* [Source material]
• • • •

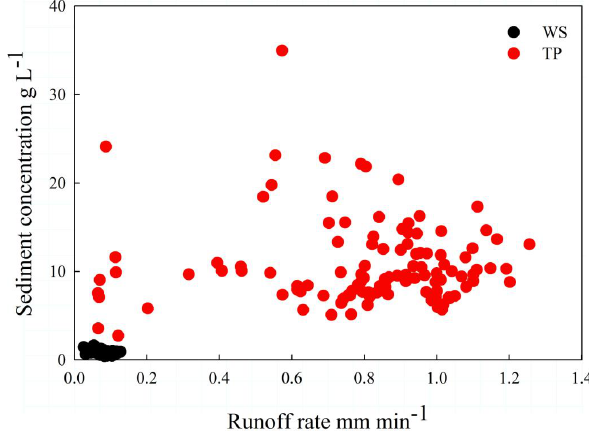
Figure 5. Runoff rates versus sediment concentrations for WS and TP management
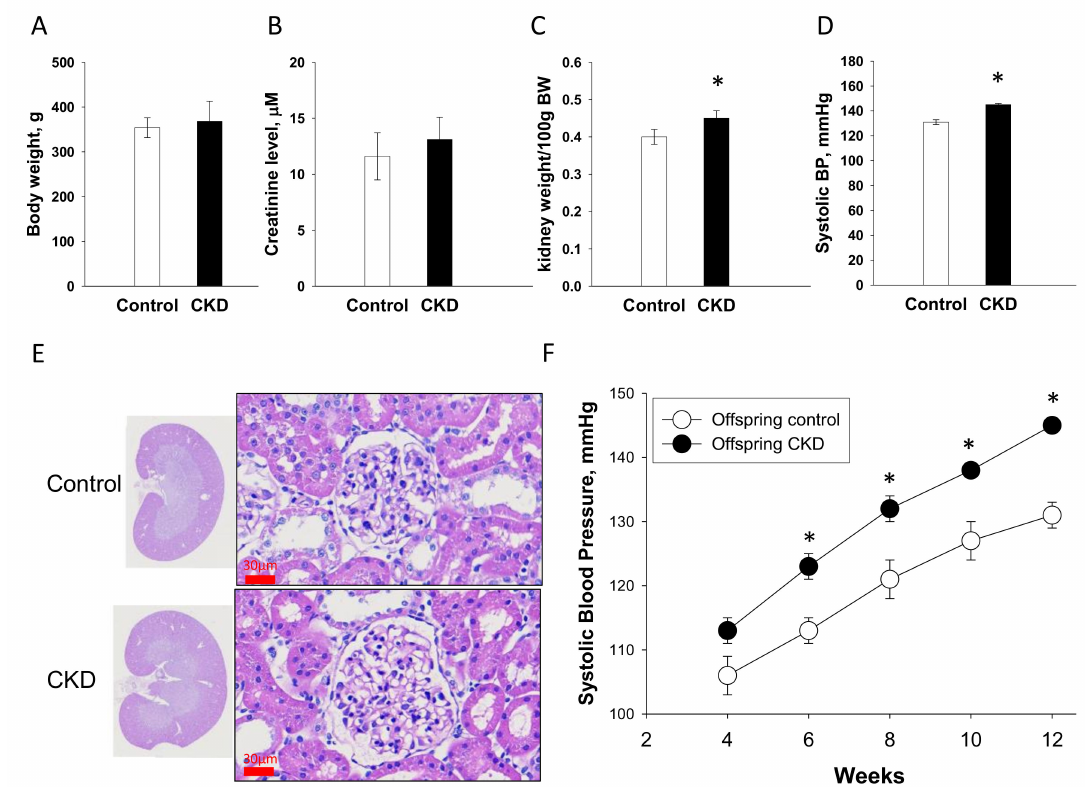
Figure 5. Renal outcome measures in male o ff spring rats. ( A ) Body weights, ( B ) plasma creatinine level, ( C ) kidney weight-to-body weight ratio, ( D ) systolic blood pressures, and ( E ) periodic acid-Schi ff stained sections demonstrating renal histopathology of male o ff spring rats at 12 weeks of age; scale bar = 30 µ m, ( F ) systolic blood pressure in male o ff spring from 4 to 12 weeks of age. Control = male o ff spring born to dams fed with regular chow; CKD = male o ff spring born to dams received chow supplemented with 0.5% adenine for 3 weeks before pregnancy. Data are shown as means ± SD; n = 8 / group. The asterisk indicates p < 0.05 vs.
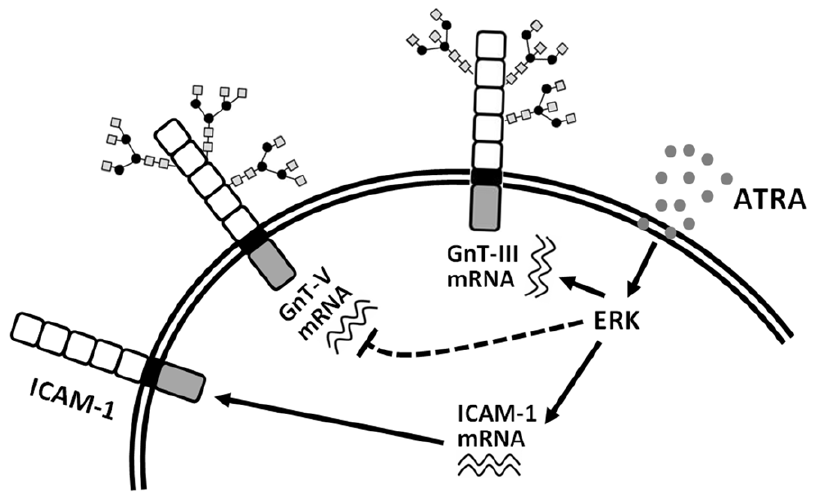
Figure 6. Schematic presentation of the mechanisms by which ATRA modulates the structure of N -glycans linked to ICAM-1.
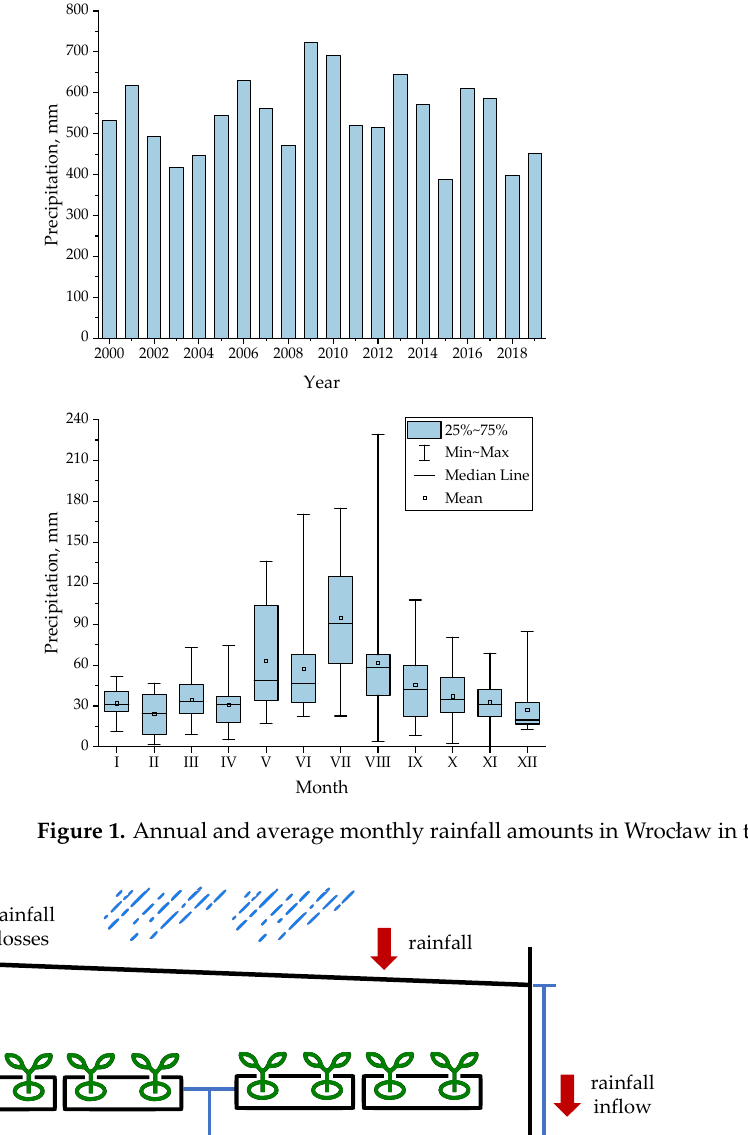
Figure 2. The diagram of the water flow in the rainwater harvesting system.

• • • •

* [Goal of the exercise] Once the pictures are set aside, transcribe the remaining lines above exactly.

* [Answer below]
Figure 5. Runoff rates versus sediment concentrations for WS and TP management
Figure 5. Renal outcome measures in male o ff spring rats. ( A ) Body weights, ( B ) plasma creatinine level, ( C ) kidney weight-to-body weight ratio, ( D ) systolic blood pressures, and ( E ) periodic acid-Schi ff stained sections demonstrating renal histopathology of male o ff spring rats at 12 weeks of age; scale bar = 30 µ m, ( F ) systolic blood pressure in male o ff spring from 4 to 12 weeks of age. Control = male o ff spring born to dams fed with regular chow; CKD = male o ff spring born to dams received chow supplemented with 0.5% adenine for 3 weeks before pregnancy. Data are shown as means ± SD; n = 8 / group. The asterisk indicates p < 0.05 vs.
Figure 6. Schematic presentation of the mechanisms by which ATRA modulates the structure of N -glycans linked to ICAM-1.
Figure 2. The diagram of the water flow in the rainwater harvesting system.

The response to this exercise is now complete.